* Directive
Can you write out every line of the material below, keeping each one word for word and in the same order?

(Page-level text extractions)
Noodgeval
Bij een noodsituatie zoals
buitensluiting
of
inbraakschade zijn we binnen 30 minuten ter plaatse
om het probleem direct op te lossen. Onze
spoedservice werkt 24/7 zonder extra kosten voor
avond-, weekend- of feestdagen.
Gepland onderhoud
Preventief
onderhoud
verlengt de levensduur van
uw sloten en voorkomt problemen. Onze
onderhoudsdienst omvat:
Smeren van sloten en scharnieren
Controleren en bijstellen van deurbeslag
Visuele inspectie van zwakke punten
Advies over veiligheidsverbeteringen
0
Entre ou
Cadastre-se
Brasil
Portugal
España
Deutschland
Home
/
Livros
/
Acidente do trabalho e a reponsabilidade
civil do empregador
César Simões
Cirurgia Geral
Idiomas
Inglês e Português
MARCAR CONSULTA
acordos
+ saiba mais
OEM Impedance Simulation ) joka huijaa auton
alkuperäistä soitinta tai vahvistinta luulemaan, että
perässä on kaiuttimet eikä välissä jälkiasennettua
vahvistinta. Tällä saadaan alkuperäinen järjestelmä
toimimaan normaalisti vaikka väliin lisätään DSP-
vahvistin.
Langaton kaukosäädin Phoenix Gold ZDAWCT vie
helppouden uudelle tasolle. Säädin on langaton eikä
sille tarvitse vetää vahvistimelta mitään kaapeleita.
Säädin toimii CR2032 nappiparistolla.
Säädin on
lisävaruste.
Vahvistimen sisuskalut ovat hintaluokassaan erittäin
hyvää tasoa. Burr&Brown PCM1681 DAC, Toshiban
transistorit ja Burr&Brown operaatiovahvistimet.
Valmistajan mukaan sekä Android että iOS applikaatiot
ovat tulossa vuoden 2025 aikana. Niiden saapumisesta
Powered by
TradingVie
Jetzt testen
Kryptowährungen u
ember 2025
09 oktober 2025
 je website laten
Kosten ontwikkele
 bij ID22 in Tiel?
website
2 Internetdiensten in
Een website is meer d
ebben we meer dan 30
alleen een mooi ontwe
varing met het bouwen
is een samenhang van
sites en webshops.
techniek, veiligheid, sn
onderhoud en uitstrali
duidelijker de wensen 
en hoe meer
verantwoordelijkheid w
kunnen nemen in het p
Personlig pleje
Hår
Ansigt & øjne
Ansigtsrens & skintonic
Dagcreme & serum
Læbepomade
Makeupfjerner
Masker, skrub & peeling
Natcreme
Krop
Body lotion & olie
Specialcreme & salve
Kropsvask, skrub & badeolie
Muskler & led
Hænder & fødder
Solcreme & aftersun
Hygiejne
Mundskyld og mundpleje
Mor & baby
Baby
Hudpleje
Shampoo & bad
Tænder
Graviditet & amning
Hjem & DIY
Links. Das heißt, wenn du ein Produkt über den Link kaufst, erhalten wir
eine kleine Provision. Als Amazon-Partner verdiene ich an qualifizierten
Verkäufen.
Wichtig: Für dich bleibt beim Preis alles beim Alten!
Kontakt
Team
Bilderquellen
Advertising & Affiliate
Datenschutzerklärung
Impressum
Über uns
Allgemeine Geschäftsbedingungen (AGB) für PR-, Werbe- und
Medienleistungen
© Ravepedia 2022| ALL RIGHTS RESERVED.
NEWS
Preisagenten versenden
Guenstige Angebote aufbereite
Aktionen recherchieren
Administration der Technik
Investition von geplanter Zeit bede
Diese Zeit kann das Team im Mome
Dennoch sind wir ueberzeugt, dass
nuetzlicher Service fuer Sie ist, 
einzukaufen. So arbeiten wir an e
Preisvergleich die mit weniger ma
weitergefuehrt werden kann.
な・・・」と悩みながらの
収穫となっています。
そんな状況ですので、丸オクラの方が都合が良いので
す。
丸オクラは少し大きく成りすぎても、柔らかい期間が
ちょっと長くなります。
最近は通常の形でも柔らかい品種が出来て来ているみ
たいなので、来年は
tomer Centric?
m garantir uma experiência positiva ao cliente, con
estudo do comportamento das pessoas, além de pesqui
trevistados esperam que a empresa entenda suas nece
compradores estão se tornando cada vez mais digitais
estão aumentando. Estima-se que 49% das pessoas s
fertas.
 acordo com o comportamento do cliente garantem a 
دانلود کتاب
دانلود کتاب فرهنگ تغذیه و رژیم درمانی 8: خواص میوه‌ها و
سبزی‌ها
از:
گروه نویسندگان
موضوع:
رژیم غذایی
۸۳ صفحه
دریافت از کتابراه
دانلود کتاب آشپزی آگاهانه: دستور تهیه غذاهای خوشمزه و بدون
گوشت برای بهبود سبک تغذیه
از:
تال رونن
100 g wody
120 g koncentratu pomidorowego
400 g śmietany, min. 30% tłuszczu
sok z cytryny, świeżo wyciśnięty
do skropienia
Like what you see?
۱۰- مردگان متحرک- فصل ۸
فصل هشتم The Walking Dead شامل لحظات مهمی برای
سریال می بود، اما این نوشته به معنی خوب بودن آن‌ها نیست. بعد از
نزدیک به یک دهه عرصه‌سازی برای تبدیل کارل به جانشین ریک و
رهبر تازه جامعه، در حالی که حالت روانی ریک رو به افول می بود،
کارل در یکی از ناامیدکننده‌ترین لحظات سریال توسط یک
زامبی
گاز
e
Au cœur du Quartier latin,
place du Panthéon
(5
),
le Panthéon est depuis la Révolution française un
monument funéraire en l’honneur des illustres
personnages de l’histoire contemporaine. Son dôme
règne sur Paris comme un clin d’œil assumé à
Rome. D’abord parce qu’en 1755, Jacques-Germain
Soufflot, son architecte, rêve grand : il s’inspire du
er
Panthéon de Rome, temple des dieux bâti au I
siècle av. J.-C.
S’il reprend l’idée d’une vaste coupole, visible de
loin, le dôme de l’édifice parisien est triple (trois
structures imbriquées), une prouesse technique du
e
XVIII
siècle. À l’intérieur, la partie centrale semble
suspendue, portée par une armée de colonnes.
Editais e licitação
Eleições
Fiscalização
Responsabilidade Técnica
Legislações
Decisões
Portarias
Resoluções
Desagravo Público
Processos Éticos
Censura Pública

* Exercise solution
Noodgeval
Bij een noodsituatie zoals
buitensluiting
of
inbraakschade zijn we binnen 30 minuten ter plaatse
om het probleem direct op te lossen. Onze
spoedservice werkt 24/7 zonder extra kosten voor
avond-, weekend- of feestdagen.
Gepland onderhoud
Preventief
onderhoud
verlengt de levensduur van
uw sloten en voorkomt problemen. Onze
onderhoudsdienst omvat:
Smeren van sloten en scharnieren
Controleren en bijstellen van deurbeslag
Visuele inspectie van zwakke punten
Advies over veiligheidsverbeteringen
0
Entre ou
Cadastre-se
Brasil
Portugal
España
Deutschland
Home
/
Livros
/
Acidente do trabalho e a reponsabilidade
civil do empregador
César Simões
Cirurgia Geral
Idiomas
Inglês e Português
MARCAR CONSULTA
acordos
+ saiba mais
OEM Impedance Simulation ) joka huijaa auton
alkuperäistä soitinta tai vahvistinta luulemaan, että
perässä on kaiuttimet eikä välissä jälkiasennettua
vahvistinta. Tällä saadaan alkuperäinen järjestelmä
toimimaan normaalisti vaikka väliin lisätään DSP-
vahvistin.
Langaton kaukosäädin Phoenix Gold ZDAWCT vie
helppouden uudelle tasolle. Säädin on langaton eikä
sille tarvitse vetää vahvistimelta mitään kaapeleita.
Säädin toimii CR2032 nappiparistolla.
Säädin on
lisävaruste.
Vahvistimen sisuskalut ovat hintaluokassaan erittäin
hyvää tasoa. Burr&Brown PCM1681 DAC, Toshiban
transistorit ja Burr&Brown operaatiovahvistimet.
Valmistajan mukaan sekä Android että iOS applikaatiot
ovat tulossa vuoden 2025 aikana. Niiden saapumisesta
Powered by
TradingVie
Jetzt testen
Kryptowährungen u
ember 2025
09 oktober 2025
 je website laten
Kosten ontwikkele
 bij ID22 in Tiel?
website
2 Internetdiensten in
Een website is meer d
ebben we meer dan 30
alleen een mooi ontwe
varing met het bouwen
is een samenhang van
sites en webshops.
techniek, veiligheid, sn
onderhoud en uitstrali
duidelijker de wensen 
en hoe meer
verantwoordelijkheid w
kunnen nemen in het p
Personlig pleje
Hår
Ansigt & øjne
Ansigtsrens & skintonic
Dagcreme & serum
Læbepomade
Makeupfjerner
Masker, skrub & peeling
Natcreme
Krop
Body lotion & olie
Specialcreme & salve
Kropsvask, skrub & badeolie
Muskler & led
Hænder & fødder
Solcreme & aftersun
Hygiejne
Mundskyld og mundpleje
Mor & baby
Baby
Hudpleje
Shampoo & bad
Tænder
Graviditet & amning
Hjem & DIY
Links. Das heißt, wenn du ein Produkt über den Link kaufst, erhalten wir
eine kleine Provision. Als Amazon-Partner verdiene ich an qualifizierten
Verkäufen.
Wichtig: Für dich bleibt beim Preis alles beim Alten!
Kontakt
Team
Bilderquellen
Advertising & Affiliate
Datenschutzerklärung
Impressum
Über uns
Allgemeine Geschäftsbedingungen (AGB) für PR-, Werbe- und
Medienleistungen
© Ravepedia 2022| ALL RIGHTS RESERVED.
NEWS
Preisagenten versenden
Guenstige Angebote aufbereite
Aktionen recherchieren
Administration der Technik
Investition von geplanter Zeit bede
Diese Zeit kann das Team im Mome
Dennoch sind wir ueberzeugt, dass
nuetzlicher Service fuer Sie ist, 
einzukaufen. So arbeiten wir an e
Preisvergleich die mit weniger ma
weitergefuehrt werden kann.
な・・・」と悩みながらの
収穫となっています。
そんな状況ですので、丸オクラの方が都合が良いので
す。
丸オクラは少し大きく成りすぎても、柔らかい期間が
ちょっと長くなります。
最近は通常の形でも柔らかい品種が出来て来ているみ
たいなので、来年は
tomer Centric?
m garantir uma experiência positiva ao cliente, con
estudo do comportamento das pessoas, além de pesqui
trevistados esperam que a empresa entenda suas nece
compradores estão se tornando cada vez mais digitais
estão aumentando. Estima-se que 49% das pessoas s
fertas.
 acordo com o comportamento do cliente garantem a 
دانلود کتاب
دانلود کتاب فرهنگ تغذیه و رژیم درمانی 8: خواص میوه‌ها و
سبزی‌ها
از:
گروه نویسندگان
موضوع:
رژیم غذایی
۸۳ صفحه
دریافت از کتابراه
دانلود کتاب آشپزی آگاهانه: دستور تهیه غذاهای خوشمزه و بدون
گوشت برای بهبود سبک تغذیه
از:
تال رونن
100 g wody
120 g koncentratu pomidorowego
400 g śmietany, min. 30% tłuszczu
sok z cytryny, świeżo wyciśnięty
do skropienia
Like what you see?
۱۰- مردگان متحرک- فصل ۸
فصل هشتم The Walking Dead شامل لحظات مهمی برای
سریال می بود، اما این نوشته به معنی خوب بودن آن‌ها نیست. بعد از
نزدیک به یک دهه عرصه‌سازی برای تبدیل کارل به جانشین ریک و
رهبر تازه جامعه، در حالی که حالت روانی ریک رو به افول می بود،
کارل در یکی از ناامیدکننده‌ترین لحظات سریال توسط یک
زامبی
گاز
e
Au cœur du Quartier latin,
place du Panthéon
(5
),
le Panthéon est depuis la Révolution française un
monument funéraire en l’honneur des illustres
personnages de l’histoire contemporaine. Son dôme
règne sur Paris comme un clin d’œil assumé à
Rome. D’abord parce qu’en 1755, Jacques-Germain
Soufflot, son architecte, rêve grand : il s’inspire du
er
Panthéon de Rome, temple des dieux bâti au I
siècle av. J.-C.
S’il reprend l’idée d’une vaste coupole, visible de
loin, le dôme de l’édifice parisien est triple (trois
structures imbriquées), une prouesse technique du
e
XVIII
siècle. À l’intérieur, la partie centrale semble
suspendue, portée par une armée de colonnes.
Editais e licitação
Eleições
Fiscalização
Responsabilidade Técnica
Legislações
Decisões
Portarias
Resoluções
Desagravo Público
Processos Éticos
Censura Pública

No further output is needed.